With its IPO on the horizon, Lululemon filed quarterly results for Q1 with the SEC and is now included in the results. The company’s effect on the overall retail market is relatively small, with sales growth remaining in the mid-singles and net income still in the high-20s. However, the effect is much more pronounced when looking at the Specialty segment on its own, where only LULU, Zumiez and The Buckle managed to see positive growth in the bottom line.  Sales without LULU grew only 1.7%, while profits decreased just under 75% for the first quarter.  Obviously, the largest force at Specialty was Foot Locker, Inc., but the softness at the world’s-largest-athletic-footwear-retailer was compounded by the competing promotional business at The Finish Line and Pacific Sunwear, where management said 520 basis points of the company’s margin decrease was due to markdowns.


However, the picture is quite different when removing the Specialty channel from the numbers. Looking at just the Sporting Goods, Internet/Catalog and Family Footwear retailers, sales grew just over 10%, margins increased over 50 basis points, and income jumped in the high-20s.


In Sporting Goods, the story is all about Dick’s Sporting Goods, where a high-20’s sales jump netted bottom-line growth of just over 90%, due to a larger percentage of sales coming from private label product as well as distribution efficiencies. The growth at DKS was more than enough to offset net income decreases at Cabela’s, Hibbett and Sport Chalet.


Internet/Team/Catalog retail now consists of GSI Commerce and Collegiate Pacific, which will be Sport Supply Group in the next edition of this review, as both retailers have succeeded in largely removing any competition in their respective markets, either through acquisitions for BOO or through partnerships with the largest retail names in the industry for GSIC. Signs are promising for this retail channel as sales were well up and the quarterly loss was nearly converted to a profit.


Family Footwear retailers dominated the ROS metric with net income growth well outpacing sales on strong results from Famous Footwear and DSW.  These retailers likely benefited from the sport style and fashion casual trend that left many of the mall-based footwear retailers reeling.
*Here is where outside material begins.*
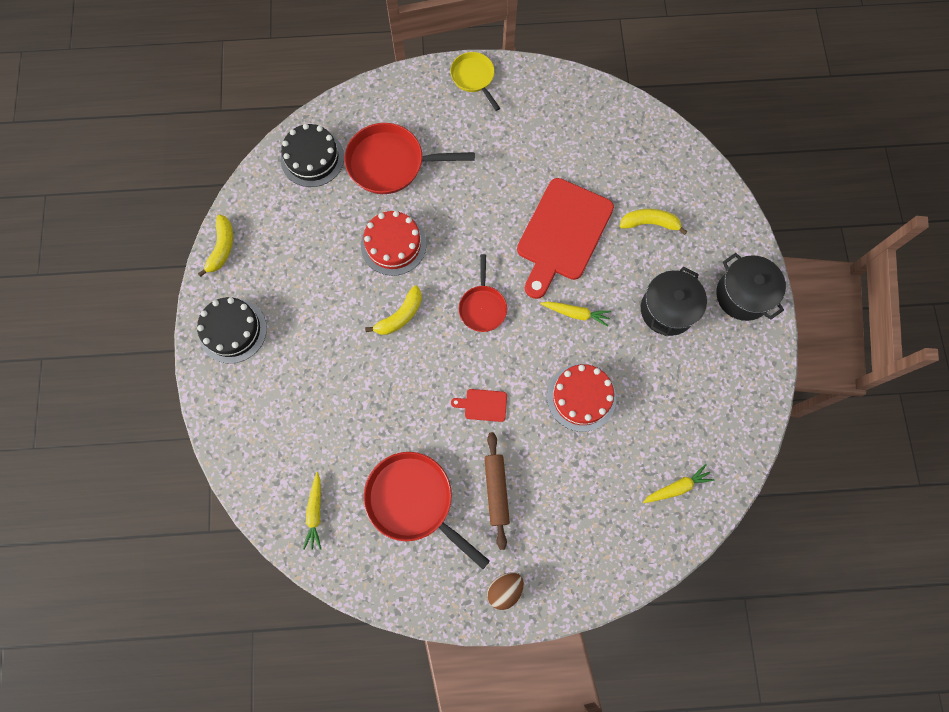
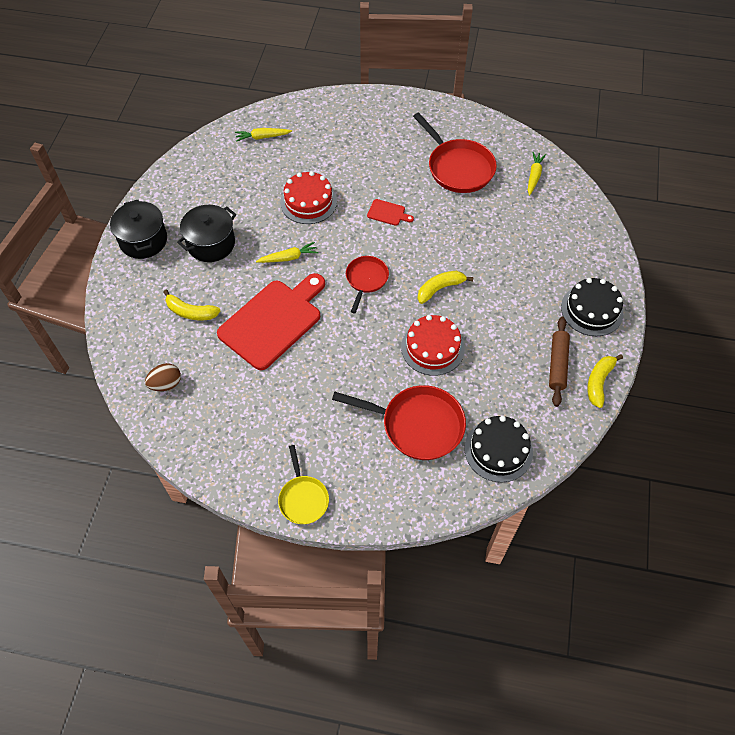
camera: 165 degrees left, 15 degrees down
(496, 490) = (394, 161): brown rolling pin -> brown rolling pin (557, 364)
(505, 589) = (406, 111): brown egg -> brown egg (166, 384)
(575, 313) = (288, 258): yellow carrot -> yellow carrot turned 135 degrees clockwise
Whether missed product opportunities, unusual weather patterns or diminished expendable income amongst consumers, footwear in the mall dragged down the results for sporting goods retail as a whole in the first quarter. Hopefully the markdowns that began earlier than usual this year in Q1 were enough to set up the second quarter for year-over-year improvements, but only the numbers can confirm that hope.